Factory farming must be brought to an end

Jason Burns, Website Coordinator

Most Americans have little to no connection to who grows or raises their food and how that is done. Further severing the connection between the food and the home is the fact that most foods have already been prepared for cooking. Whether it be pre-cooked, gutted, or deboned, there is very little effort that needs to be put in to prepare a meal. This disconnection between the average American and their food has become a major problem, as factory farming encourages cutting corners, harming the environment, and torturing animals for profit. Factory farming as it stands must be ended so that Americans may once again become familiar with where their food comes from, and so that the environment may be preserved.

The factory farming of chickens presents some of the worst examples of the industry and demonstrates the cruelty and carelessness that is abound in the industry, as well as the secrecy surrounding it. Within the last decade, chicken has become the most consumed meat in the U.S. with 65.2 pounds of chicken being available per capita in 2018. This totals to around nine billion chickens slaughtered every year according to statistics published by the USDA. Many of these chickens come from factory farms contracted by larger-than-life meat corporations such as Tyson, Pilgrim’s Pride, or Perdue.

Chickens are kept in barns with no natural light and no fresh air. Having been bred to grow large amounts of breast meat very quickly, they suffer deformations that prevent them from walking. With thousands of chickens piled into single buildings, ammonia burns from mass defecation are common. These are the birds that many Americans are buying at supermarkets. One might think twice about buying these chickens from their local supermarket if they saw the deformed, burned, feces-covered bodies; however, this is all kept from public view on farms across the United States. According to an investigative report by the New York Times, chickens face a mortality rate of 5%, which amounts to millions of chickens dying before they ever reach the slaughterhouse; their corpses lie amongst the other chickens, rotting until the farmers come and take them to be incinerated.

The corporate side of chicken farming ends up harming both the farmer and environment. More than half of the U.S. ‘s chicken is produced by three megacompanies: Tyson Foods, Pilgrim’s Pride, and Sanderson Farms. These companies regulate what goes on in farms they contract to raise their chickens; grain, light levels, how many chickens, and types of equipment are all determined by the company. Farmers who are locked into contracts have taken out gigantic loans to pay for the equipment needed to meet the demanding specifications of these companies and are unable to escape because they need what little income they receive to pay them off.

The process by which the industry transitioned from local farms to factory farms is called “vertical integration.” The National Chicken Council (NCC) portrays vertical integration as a benefit to both consumer and farm, stretching the truth very thin. According to the NCC, 90 percent of chickens raised for consumption in the U.S. are grown under contract, but these contracts are not as favorable as the NCC makes them out to be. In addition, the NCC claims that the consumers are benefited by “less man hours to produce more chicken…[and] being able to go to the market at any time of the year and buy tender, flavorful chicken products.”

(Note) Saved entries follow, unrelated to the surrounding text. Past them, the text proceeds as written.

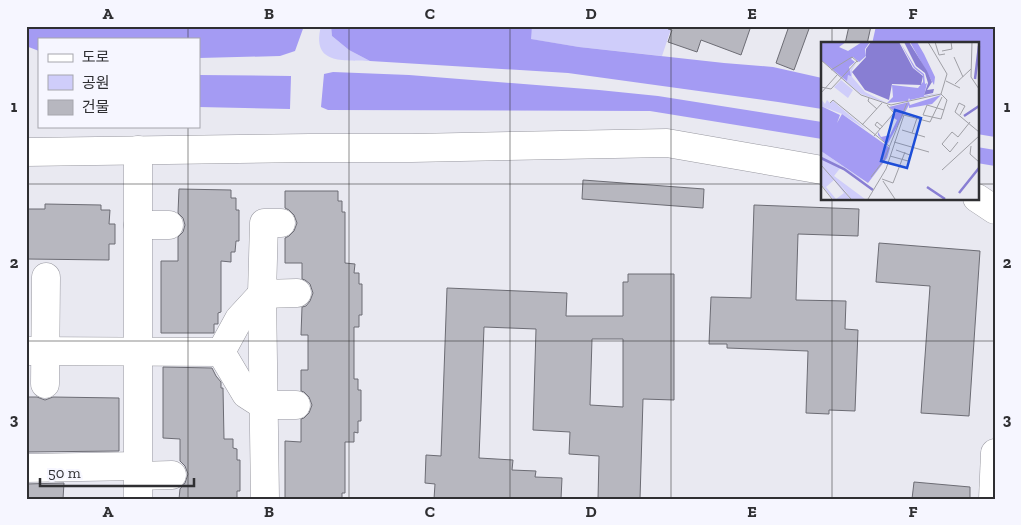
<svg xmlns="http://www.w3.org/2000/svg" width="1021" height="525" viewBox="0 0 1021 525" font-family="'Zilla Slab','Noto Sans KR',serif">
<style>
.green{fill:#cfcdfa}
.forest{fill:#a49bf3}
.building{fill:#b7b7bf;stroke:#6c6c74;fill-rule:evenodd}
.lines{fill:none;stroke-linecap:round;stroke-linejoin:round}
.minor-casing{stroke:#9898a0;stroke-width:29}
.minor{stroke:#fff;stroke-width:28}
.grid{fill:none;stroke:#2f2f32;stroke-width:1;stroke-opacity:0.55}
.inset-river{fill:none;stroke:#887ed3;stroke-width:2.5}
.inset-road{fill:none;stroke:#9f9fa5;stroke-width:1}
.view{fill:#1d4ed8;fill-opacity:0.15;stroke:#1d4ed8;stroke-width:2.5}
.inset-edge{fill:none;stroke:#2f2f32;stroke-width:2.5}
.neatline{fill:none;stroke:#2f2f32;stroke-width:2}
.grid-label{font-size:16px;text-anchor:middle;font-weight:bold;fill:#2f2f32}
</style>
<rect width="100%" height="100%" fill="#e9e9f1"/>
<g class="green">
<path d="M321,26H331L332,36L349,50L370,61C343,60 311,65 321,26Z"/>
<polygon points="532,26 672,26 662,56 579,47 530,39"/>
</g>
<g class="forest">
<polygon points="26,26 304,26 295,51 280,56 199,58 199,39 39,39 39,51 26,46"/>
<polygon points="331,26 532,26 531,39 579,47 724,63 773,67 822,78 822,109 778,102 568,73 370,61 349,50 332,36"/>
<polygon points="876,26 995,26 995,137 977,134 977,44 872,44"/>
<polygon points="333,72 409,75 599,90 658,96 822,122 822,139 650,111 328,110 321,107 324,74"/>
<polygon points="199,75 291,76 290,109 199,107"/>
<polygon points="977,147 995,150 995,166 977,163"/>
</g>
<g class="building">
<polygon points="668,26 751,26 741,55 701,40 697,52 668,42 672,30 668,29"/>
<polygon points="789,26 810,26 794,70 776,63"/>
<polygon points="849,26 871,26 867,44 845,44"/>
<polygon points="583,180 704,189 703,208 582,199"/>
<polygon points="179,189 231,190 231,198 236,198 236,210 239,210 239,241 236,241 235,252 231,252 231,262 221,261 221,312 218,313 218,324 214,324 214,333 161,333 161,261 178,261 178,237 183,232 185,225 183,218 178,213"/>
<polygon points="285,191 338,191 338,201 342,201 342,212 345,212 345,263 355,264 354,273 359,273 359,284 362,284 362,315 359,315 359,327 354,327 354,379 358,379 358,390 361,390 361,421 358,421 358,433 354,432 354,442 345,442 345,493 342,493 342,499 285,499 285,441 301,442 301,419 304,418 309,413 312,405 309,397 304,392 301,391 301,370 308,370 308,335 301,335 302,307 306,306 310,301 313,293 310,284 305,280 302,279 302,263 285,263 285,238 289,236 294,231 297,223 294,215 289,210 285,208"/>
<polygon points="45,204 101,205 101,210 110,210 109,224 115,224 115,244 109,244 109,260 26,259 26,209 45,209"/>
<polygon points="754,205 859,209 858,236 798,234 796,300 846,301 845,329 858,330 855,411 829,410 829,414 806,413 808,351 727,348 727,344 709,344 711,297 751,298"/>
<polygon points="879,243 980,251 969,416 921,413 930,286 876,282"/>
<path d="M628,274H674V400L643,399L640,499H598L599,456L569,454L570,432L533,430L536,329L484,327L479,458L513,460L512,470L536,471L535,477L562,478L561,499H434L435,484L425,483L426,455L441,456L447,288L567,293L566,316H623V282H628ZM592,339H623V407L590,405Z"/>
<polygon points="163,367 212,368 216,376 221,382 221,388 223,388 224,439 233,439 233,448 237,449 237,460 240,460 240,491 237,491 237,499 179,499 180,489 185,483 188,474 185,466 180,461 180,439 163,438"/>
<polygon points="26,397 37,397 45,400 53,397 119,398 119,451 26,452"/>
<polygon points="914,482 970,487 970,499 912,499"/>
<polygon points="64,483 63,499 26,499 26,484"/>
</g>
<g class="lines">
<g class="minor-casing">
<g id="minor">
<polyline points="138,150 138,499"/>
<polyline points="26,152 310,148 412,148 667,143 822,170"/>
<polyline points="977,198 995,210"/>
<polyline points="138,225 169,225"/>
<polyline points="26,351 221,352"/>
<polyline points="221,352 239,319 262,294 297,293"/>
<polyline points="221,352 246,394 263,405 296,405"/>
<polyline points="45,384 46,277"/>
<polyline points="26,468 138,466"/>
<polyline points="138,476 172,475"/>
<polyline points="265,499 262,294 264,223 281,223"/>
<polyline points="993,499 995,453"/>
</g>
</g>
<use href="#minor" class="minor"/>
</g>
<path class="grid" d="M188,26V39M349,26V499M510,26V499M671,26V499M832,26V44M188,126V499M26,184H822M977,184H995M832,199V499M26,341H995"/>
<g transform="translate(821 42)">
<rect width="158" height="158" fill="#e9e9f1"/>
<path d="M36,20L31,28V35L44,50L68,62L40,52L11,28L15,25L26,36L29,28ZM20,38L32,48L27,56L13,45ZM0,57L4,62L6,58L9,61L12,59L46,88L21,72L0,64ZM0,109L39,136L52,149L20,125L13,134L44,157H30L17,139L29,157H12L0,142ZM13,138L23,151L15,157L5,145Z" fill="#cfcdfa" fill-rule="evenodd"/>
<path d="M0,0H25L18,5L27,9L41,0H49L44,7L45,14L38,20L32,15L30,17L34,20L28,25L30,34L27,33L26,39L0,18ZM79,0L94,25L103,32L104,42L106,41L103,54L119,51L89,58L88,56L87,59L66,61L72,55L71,43L97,46L102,40V33L93,26ZM89,0H96L103,12L114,35L113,43ZM120,53L111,62L88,66V63L66,103L57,93V90L60,95L69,93L76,78L71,75L64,83L75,71L68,65L88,60L89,63ZM0,64L19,73L16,81L21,72L69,106L66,116L47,141L0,109Z" fill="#a49bf3"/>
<path d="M50,0H78L92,26L102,34L100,43L71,42L68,58L44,48L31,30L45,15V7ZM83,0H88L106,29L111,40L106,48L113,47L112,51L103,53L107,41L104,31L95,24Z" fill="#887ed3"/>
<path class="inset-river" d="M154,37L158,4M143,74L158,64M0,116L23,127L52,148M106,145L124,157M138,151L158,126"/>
<path class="inset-road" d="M107,0L126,32L120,52M114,0L118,13L124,12M151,0L150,35L158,47M121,9L131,7L130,0M133,15L142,35M0,18L40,53L70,63L120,52L126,58L120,77L102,73L106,63L123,68M10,28L31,15L37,20M125,39L139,46M134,42L150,27M0,45L10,47L36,19M0,51L16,33M48,56L47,59L56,67M9,61L12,58L68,104M139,73L144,64L138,61L134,70L158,90M41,83L61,61M59,87L54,83L56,80L62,85M81,88L104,95M91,91L96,76M53,94L73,71L66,63M73,100L108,110M137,100L129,110L121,102L131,90L137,95L149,80M150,104L149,112L158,120M69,114L87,119L89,113L75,108M0,123L30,157M121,128L158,94M50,135L63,118L86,61M61,137L72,141L84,110M62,139L74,157M0,143L11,157M47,157L65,127L83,73L109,80L121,55"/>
<path class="view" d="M74,68L100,76L86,126L60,119Z"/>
<rect width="158" height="158" class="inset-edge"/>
</g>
<rect width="1021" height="525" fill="none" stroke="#f6f6ff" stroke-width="55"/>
<rect x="38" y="38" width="162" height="90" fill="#f6f6ff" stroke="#a6a6ad"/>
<rect x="48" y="54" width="25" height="8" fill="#ffffff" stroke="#a6a6ad"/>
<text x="82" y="62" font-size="15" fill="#2f2f32">도로</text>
<rect x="48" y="75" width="25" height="15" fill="#cfcdfa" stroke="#a6a6ad"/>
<text x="82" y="88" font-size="15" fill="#2f2f32">공원</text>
<rect x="48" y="100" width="25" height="15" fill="#b7b7bf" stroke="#a6a6ad"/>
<text x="82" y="112" font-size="15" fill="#2f2f32">건물</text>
<path d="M40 478v8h154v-8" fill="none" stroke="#2f2f32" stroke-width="2.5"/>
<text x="48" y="478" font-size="15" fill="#2f2f32" stroke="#f6f6ff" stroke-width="4" paint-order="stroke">50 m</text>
<rect x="28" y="28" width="966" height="470" class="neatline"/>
<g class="grid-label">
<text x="108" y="19">A</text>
<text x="269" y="19">B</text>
<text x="430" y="19">C</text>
<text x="591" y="19">D</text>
<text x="752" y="19">E</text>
<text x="913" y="19">F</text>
<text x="14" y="112">1</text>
<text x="1007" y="112">1</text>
<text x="14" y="268">2</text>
<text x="1007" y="268">2</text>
<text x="14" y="425">3</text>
<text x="1007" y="425">3</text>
<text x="108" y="517">A</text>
<text x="269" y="517">B</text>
<text x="430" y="517">C</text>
<text x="591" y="517">D</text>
<text x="752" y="517">E</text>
<text x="913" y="517">F</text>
</g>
</svg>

The NCC goes on to espouse other benefits of vertical integration such as food safety and broiler breeding; consequently, the deformations that many broiler chickens face is ignored. The NCC’s skewed view of the industry is no surprise given that executives from some of the largest chicken companies have served in its leadership and continue to donate thousands of dollars a year according to Open Secrets, a non-profit organization dedicated to tracking money in U.S. politics.

What can be done to topple not only the factory farming of chicken but other factory farming industries? The first possible solution could be Community Supported Agricultural (CSA) projects, which is defined by the USDA as a “community of individuals who pledge support to a farm operation…with the growers and consumers providing mutual support and sharing the risks and benefits of food production.” Scaling factory farming operations down to community-oriented farms could reduce animal cruelty, increase the quality of meats and vegetables sold, and even aid the environment through a reduction in greenhouse gases and manure runoff. As of 2015, the USDA found that 7,398 farms in the U.S. sold products directly to consumers through a CSA arrangement.

Encouraging the creation of CSA programs across the nation can help to end factory farming industries and provide a better product to consumers. A modern CSA could invest in technology allowing farmers to grow crops outside of their normal growing seasons and sell their products through electronic purchasing methods. Farmers could directly profit from their work, instead of relying on contracts that dig a financial hole for them from equipment costs alone.

Americans are blissfully unaware of the horrors animals face as well as the complacency of the industry that continues these practices. The industry continues to feed bogus labels such as all-natural, cage-free, and free range to consumers to intentionally mislead them about the realities of their food. Through CSAs, the U.S. could create a sustainable future for itself, but it will take a great amount of effort to topple an industry that is complacent in the torture of millions of animals. A wider education is needed for Americans so that they know where their food is coming from. The scarred bodies of deformed chickens need to become synonymous with the products we see in our supermarkets. Connecting Americans with their food sources can promote environmental consciousness and even satisfy the stomach with higher-quality food.